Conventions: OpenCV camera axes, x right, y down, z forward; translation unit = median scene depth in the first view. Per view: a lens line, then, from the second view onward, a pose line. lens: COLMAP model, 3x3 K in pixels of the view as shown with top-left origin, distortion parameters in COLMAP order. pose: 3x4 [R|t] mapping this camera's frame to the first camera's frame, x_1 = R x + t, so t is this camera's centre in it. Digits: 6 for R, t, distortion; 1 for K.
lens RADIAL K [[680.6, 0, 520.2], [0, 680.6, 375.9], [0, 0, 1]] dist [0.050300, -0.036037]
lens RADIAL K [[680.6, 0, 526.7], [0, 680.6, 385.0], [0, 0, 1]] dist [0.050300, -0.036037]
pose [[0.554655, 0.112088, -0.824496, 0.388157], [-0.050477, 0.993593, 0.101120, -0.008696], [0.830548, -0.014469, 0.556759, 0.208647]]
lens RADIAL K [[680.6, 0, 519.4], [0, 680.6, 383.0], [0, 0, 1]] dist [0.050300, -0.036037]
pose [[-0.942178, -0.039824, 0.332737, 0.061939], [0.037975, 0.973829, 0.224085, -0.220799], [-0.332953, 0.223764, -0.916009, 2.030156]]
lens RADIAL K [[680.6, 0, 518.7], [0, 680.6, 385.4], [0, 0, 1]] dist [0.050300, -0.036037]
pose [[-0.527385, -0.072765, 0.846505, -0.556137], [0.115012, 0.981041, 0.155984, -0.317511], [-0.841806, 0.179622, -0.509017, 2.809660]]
☆ ☆ ☆ ☆ ☆
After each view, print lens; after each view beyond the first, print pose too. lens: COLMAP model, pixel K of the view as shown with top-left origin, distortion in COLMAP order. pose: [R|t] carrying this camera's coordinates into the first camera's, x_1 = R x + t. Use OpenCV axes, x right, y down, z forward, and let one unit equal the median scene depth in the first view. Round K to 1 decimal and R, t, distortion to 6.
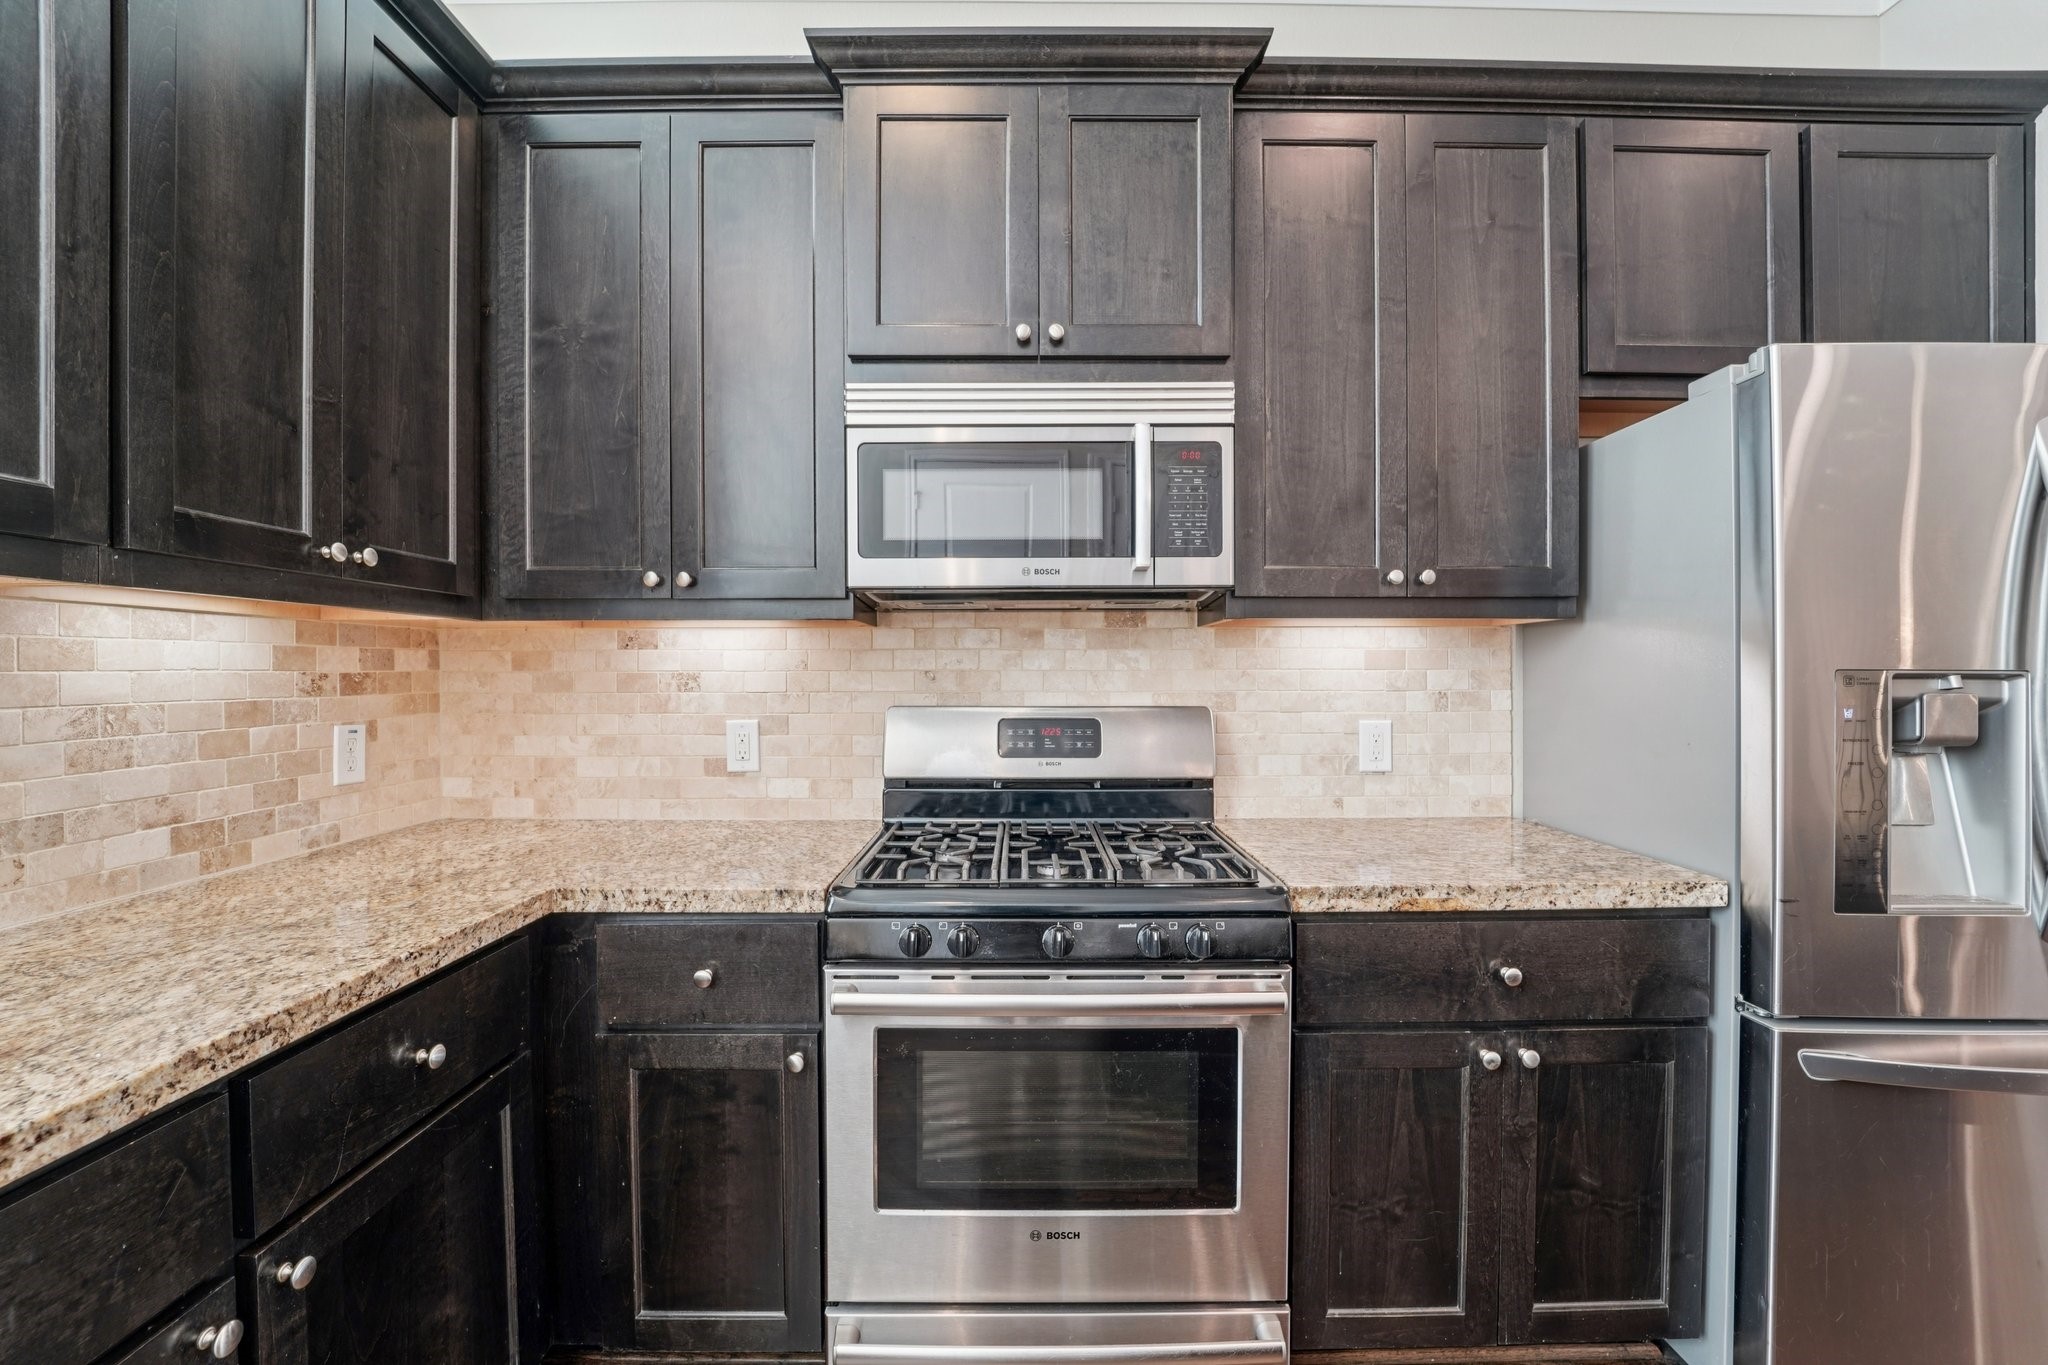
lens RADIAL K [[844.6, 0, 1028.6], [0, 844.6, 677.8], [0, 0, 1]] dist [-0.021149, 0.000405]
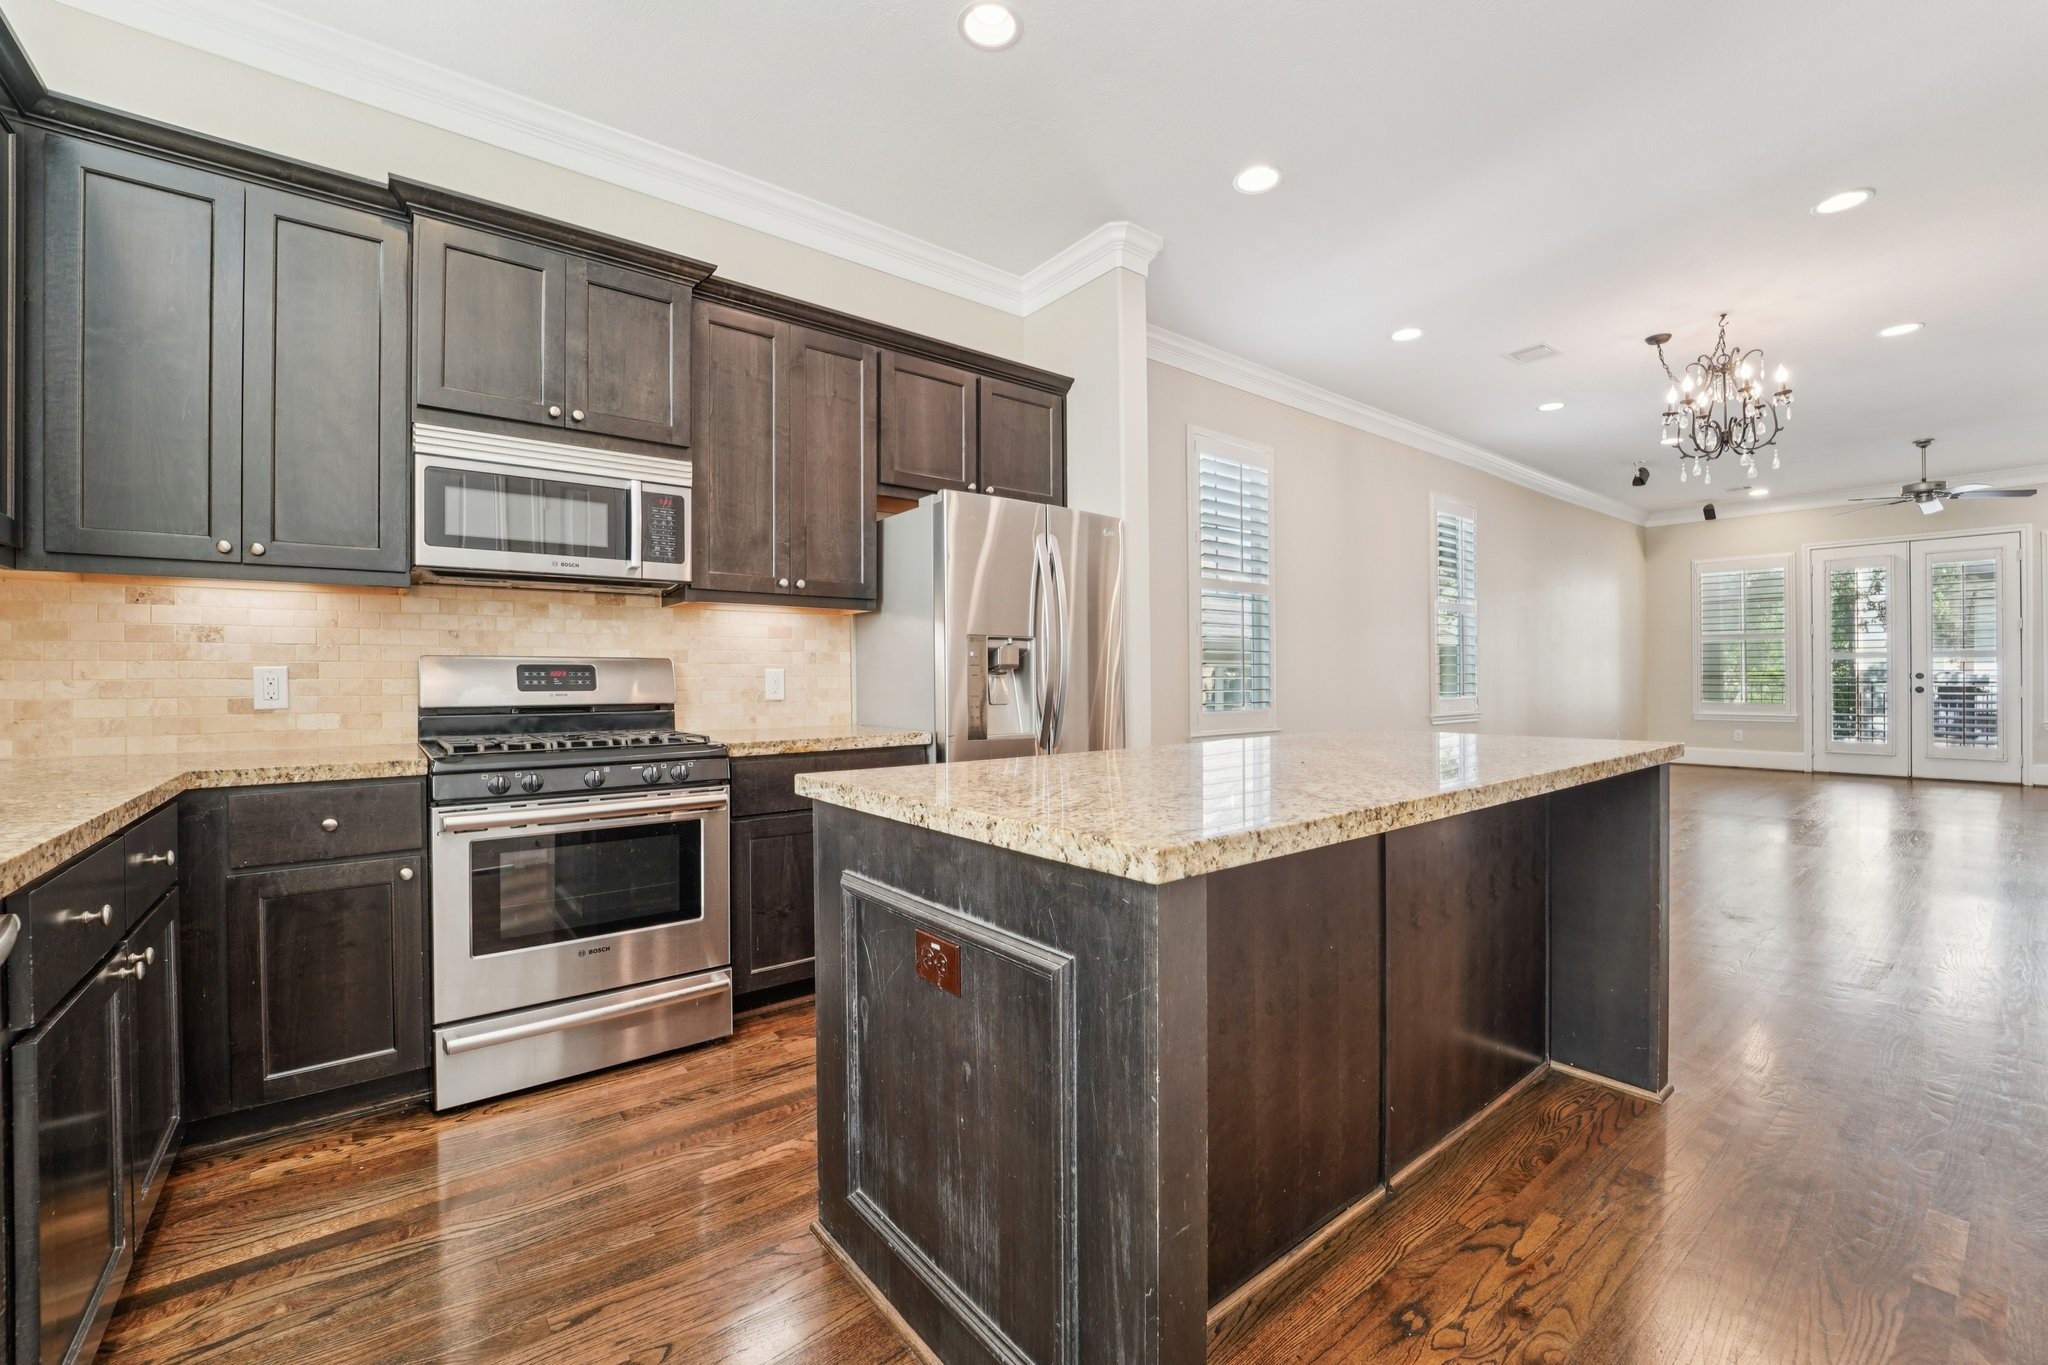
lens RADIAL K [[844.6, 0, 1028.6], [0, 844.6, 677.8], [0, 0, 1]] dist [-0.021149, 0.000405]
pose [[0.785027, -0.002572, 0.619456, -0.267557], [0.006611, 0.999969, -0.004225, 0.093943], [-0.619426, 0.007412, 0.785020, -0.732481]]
☆ ☆ ☆ ☆ ☆
**Task description:** Show each line from the rows above that contains the string "right".

**Solution for this problem:**
Conventions: OpenCV camera axes, x right, y down, z forward; translation unit = median scene depth in the first view. Per view: a lens line, then, from the second view onward, a pose line. lens: COLMAP model, 3x3 K in pixels of the view as shown with top-left origin, distortion parameters in COLMAP order. pose: 3x4 [R|t] mapping this camera's frame to the first camera's frame, x_1 = R x + t, so t is this camera's centre in it. Digits: 6 for R, t, distortion; 1 for K.
After each view, print lens; after each view beyond the first, print pose too. lens: COLMAP model, pixel K of the view as shown with top-left origin, distortion in COLMAP order. pose: [R|t] carrying this camera's coordinates into the first camera's, x_1 = R x + t. Use OpenCV axes, x right, y down, z forward, and let one unit equal the median scene depth in the first view. Round K to 1 decimal and R, t, distortion to 6.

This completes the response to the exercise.